**Your objective:** Each line of the data that includes the string "будуарный" is to be copied out.

**Data records:**
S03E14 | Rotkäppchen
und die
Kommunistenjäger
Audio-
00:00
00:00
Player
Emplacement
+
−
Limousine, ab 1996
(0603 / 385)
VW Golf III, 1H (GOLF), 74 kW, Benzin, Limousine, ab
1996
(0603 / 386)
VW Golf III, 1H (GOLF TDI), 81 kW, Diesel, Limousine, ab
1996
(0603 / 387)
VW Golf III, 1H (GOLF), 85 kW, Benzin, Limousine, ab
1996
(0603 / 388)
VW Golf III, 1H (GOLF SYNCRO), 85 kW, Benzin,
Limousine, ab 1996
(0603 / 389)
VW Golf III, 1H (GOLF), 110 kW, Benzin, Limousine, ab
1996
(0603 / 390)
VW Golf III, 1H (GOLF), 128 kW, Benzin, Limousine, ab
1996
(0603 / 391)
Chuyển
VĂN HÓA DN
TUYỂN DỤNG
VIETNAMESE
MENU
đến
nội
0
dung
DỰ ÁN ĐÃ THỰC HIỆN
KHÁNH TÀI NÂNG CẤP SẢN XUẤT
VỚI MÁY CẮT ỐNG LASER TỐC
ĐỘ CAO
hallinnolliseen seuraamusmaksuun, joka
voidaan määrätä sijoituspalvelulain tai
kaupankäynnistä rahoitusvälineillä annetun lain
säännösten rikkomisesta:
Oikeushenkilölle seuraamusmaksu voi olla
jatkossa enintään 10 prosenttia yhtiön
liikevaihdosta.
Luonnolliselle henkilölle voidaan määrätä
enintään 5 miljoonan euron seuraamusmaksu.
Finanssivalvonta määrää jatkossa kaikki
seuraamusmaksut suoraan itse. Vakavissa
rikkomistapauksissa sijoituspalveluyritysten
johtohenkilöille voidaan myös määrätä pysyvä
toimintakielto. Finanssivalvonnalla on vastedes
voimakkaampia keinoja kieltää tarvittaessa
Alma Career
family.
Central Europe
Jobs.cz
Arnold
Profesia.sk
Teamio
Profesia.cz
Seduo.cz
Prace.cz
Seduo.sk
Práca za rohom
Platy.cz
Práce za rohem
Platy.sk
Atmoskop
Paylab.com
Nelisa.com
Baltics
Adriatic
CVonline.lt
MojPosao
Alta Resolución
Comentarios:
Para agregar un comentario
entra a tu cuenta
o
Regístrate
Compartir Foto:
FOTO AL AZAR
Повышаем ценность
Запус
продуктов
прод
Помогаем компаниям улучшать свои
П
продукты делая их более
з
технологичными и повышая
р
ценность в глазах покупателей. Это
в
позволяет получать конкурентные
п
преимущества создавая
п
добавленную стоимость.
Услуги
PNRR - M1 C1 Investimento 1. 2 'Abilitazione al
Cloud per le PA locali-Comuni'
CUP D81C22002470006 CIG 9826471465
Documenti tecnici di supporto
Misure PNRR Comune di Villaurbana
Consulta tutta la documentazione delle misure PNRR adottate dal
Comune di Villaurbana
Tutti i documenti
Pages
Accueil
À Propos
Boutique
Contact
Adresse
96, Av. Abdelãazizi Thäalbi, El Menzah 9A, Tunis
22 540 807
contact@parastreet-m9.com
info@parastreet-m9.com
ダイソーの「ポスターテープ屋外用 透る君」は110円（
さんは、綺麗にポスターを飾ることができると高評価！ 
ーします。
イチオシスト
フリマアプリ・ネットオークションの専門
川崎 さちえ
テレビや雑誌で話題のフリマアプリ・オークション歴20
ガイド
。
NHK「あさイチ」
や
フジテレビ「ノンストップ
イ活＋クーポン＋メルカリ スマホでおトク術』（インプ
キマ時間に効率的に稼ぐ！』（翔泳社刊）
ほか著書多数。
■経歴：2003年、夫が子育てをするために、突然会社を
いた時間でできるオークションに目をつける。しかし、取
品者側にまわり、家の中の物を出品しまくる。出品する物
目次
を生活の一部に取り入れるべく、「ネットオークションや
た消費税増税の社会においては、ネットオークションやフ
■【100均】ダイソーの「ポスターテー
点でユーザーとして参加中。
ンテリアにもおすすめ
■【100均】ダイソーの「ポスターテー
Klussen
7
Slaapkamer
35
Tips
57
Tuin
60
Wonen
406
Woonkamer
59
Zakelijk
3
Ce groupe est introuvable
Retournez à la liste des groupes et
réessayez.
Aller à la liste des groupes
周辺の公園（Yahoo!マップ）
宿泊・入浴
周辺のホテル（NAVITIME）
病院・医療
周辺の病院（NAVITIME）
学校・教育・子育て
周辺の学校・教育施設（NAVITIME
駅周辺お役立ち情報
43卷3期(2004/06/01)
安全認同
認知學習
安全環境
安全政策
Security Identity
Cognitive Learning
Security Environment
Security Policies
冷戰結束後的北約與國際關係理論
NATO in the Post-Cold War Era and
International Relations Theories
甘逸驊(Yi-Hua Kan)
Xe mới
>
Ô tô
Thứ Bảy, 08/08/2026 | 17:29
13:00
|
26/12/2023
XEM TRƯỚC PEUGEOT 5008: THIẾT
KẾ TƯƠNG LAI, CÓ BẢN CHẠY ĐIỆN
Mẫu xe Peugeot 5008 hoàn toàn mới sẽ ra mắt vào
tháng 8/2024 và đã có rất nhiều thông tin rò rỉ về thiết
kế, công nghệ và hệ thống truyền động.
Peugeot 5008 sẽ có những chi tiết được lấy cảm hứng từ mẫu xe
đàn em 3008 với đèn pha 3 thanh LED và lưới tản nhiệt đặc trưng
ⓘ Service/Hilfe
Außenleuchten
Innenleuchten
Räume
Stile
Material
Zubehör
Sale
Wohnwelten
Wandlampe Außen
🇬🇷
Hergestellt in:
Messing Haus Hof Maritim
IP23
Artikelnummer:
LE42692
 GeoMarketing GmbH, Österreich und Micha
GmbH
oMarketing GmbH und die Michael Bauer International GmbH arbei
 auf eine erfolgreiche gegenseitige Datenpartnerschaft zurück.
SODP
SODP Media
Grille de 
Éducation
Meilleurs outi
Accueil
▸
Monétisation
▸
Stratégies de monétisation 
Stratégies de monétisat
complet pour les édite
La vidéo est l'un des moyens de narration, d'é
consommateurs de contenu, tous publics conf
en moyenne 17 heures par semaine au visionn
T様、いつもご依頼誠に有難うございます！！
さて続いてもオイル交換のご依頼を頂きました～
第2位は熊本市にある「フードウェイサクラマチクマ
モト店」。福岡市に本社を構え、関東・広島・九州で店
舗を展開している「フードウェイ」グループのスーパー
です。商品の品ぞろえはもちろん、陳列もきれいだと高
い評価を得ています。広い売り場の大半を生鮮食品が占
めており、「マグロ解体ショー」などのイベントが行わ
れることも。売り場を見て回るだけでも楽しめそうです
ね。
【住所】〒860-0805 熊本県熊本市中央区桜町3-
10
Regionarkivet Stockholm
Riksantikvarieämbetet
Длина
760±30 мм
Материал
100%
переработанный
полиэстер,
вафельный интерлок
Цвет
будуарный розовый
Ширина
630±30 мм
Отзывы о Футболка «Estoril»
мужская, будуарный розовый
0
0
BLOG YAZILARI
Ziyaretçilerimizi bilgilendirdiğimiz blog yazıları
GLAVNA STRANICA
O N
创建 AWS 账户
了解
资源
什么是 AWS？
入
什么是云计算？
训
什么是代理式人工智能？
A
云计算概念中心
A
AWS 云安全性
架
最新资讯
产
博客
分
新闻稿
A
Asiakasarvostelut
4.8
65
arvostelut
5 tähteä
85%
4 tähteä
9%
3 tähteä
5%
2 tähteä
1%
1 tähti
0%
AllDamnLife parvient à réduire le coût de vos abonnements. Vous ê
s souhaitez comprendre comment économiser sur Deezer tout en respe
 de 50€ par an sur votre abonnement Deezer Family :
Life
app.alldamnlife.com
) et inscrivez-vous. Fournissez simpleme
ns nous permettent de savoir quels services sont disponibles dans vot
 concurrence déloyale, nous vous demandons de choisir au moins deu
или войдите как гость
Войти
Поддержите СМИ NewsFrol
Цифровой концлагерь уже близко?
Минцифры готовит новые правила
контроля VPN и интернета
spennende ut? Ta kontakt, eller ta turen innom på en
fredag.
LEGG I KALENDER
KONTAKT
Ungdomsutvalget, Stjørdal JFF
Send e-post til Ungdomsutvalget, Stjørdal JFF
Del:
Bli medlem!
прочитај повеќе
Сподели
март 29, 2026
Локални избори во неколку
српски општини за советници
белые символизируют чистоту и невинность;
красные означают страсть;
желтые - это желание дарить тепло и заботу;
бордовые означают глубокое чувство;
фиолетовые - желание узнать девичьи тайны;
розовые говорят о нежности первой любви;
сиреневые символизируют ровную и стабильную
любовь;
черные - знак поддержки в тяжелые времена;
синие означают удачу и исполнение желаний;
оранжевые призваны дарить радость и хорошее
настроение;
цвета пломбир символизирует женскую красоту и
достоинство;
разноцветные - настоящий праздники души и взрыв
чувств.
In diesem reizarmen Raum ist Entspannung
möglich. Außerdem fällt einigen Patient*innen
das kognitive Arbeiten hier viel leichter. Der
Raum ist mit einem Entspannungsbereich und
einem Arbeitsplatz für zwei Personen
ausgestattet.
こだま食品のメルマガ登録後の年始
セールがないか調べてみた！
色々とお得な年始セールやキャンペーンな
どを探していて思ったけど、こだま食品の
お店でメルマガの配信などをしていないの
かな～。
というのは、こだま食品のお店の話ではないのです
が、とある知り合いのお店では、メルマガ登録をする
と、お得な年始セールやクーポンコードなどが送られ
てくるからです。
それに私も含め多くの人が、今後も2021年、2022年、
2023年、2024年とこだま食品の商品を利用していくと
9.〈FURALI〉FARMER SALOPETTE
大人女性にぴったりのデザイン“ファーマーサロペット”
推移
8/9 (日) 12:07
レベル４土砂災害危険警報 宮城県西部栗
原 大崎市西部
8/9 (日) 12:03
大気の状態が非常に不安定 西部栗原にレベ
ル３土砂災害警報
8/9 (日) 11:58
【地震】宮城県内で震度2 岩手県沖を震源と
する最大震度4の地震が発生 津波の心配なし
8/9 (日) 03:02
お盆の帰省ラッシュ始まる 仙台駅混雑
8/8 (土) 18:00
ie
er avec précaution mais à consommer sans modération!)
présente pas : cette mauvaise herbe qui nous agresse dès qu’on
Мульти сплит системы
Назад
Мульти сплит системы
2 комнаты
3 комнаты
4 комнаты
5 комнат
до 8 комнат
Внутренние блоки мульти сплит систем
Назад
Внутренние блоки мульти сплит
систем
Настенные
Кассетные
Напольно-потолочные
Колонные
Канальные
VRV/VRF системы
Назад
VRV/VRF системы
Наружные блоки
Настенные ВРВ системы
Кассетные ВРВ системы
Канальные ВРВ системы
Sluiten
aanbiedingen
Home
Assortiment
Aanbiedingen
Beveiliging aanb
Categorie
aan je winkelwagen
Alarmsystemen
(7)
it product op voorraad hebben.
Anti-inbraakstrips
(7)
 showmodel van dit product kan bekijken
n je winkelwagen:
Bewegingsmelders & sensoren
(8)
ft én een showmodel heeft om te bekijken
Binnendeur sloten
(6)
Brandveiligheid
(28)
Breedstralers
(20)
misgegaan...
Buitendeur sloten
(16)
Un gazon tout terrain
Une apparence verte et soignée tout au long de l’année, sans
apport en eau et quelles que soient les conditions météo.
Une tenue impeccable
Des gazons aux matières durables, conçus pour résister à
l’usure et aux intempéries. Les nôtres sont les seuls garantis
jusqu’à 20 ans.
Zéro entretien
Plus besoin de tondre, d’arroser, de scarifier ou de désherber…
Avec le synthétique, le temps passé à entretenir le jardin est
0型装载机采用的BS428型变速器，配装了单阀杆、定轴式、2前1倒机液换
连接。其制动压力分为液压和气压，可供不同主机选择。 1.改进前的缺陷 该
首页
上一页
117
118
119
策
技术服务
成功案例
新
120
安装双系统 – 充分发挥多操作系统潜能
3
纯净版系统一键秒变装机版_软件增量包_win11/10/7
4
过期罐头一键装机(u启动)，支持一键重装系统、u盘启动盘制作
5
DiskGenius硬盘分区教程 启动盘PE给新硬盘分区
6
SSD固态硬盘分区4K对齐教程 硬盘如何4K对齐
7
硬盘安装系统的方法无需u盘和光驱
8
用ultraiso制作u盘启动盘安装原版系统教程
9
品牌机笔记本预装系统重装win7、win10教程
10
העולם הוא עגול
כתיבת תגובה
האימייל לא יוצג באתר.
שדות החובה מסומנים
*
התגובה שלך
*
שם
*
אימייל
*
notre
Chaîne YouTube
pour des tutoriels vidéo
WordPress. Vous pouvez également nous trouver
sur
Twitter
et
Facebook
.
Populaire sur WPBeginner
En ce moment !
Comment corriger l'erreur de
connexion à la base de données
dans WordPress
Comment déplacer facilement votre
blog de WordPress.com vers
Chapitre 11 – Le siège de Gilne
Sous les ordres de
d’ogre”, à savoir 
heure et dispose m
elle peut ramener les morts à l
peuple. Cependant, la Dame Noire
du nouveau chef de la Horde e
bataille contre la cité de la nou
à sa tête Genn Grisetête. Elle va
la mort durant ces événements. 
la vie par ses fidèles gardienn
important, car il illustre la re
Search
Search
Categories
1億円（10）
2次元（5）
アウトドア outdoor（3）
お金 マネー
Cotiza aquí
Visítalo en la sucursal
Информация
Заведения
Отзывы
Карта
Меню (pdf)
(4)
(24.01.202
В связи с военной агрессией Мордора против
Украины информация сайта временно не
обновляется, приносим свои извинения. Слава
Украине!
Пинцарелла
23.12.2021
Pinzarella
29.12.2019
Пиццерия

**Answer to the exercise:**
будуарный розовый
мужская, будуарный розовый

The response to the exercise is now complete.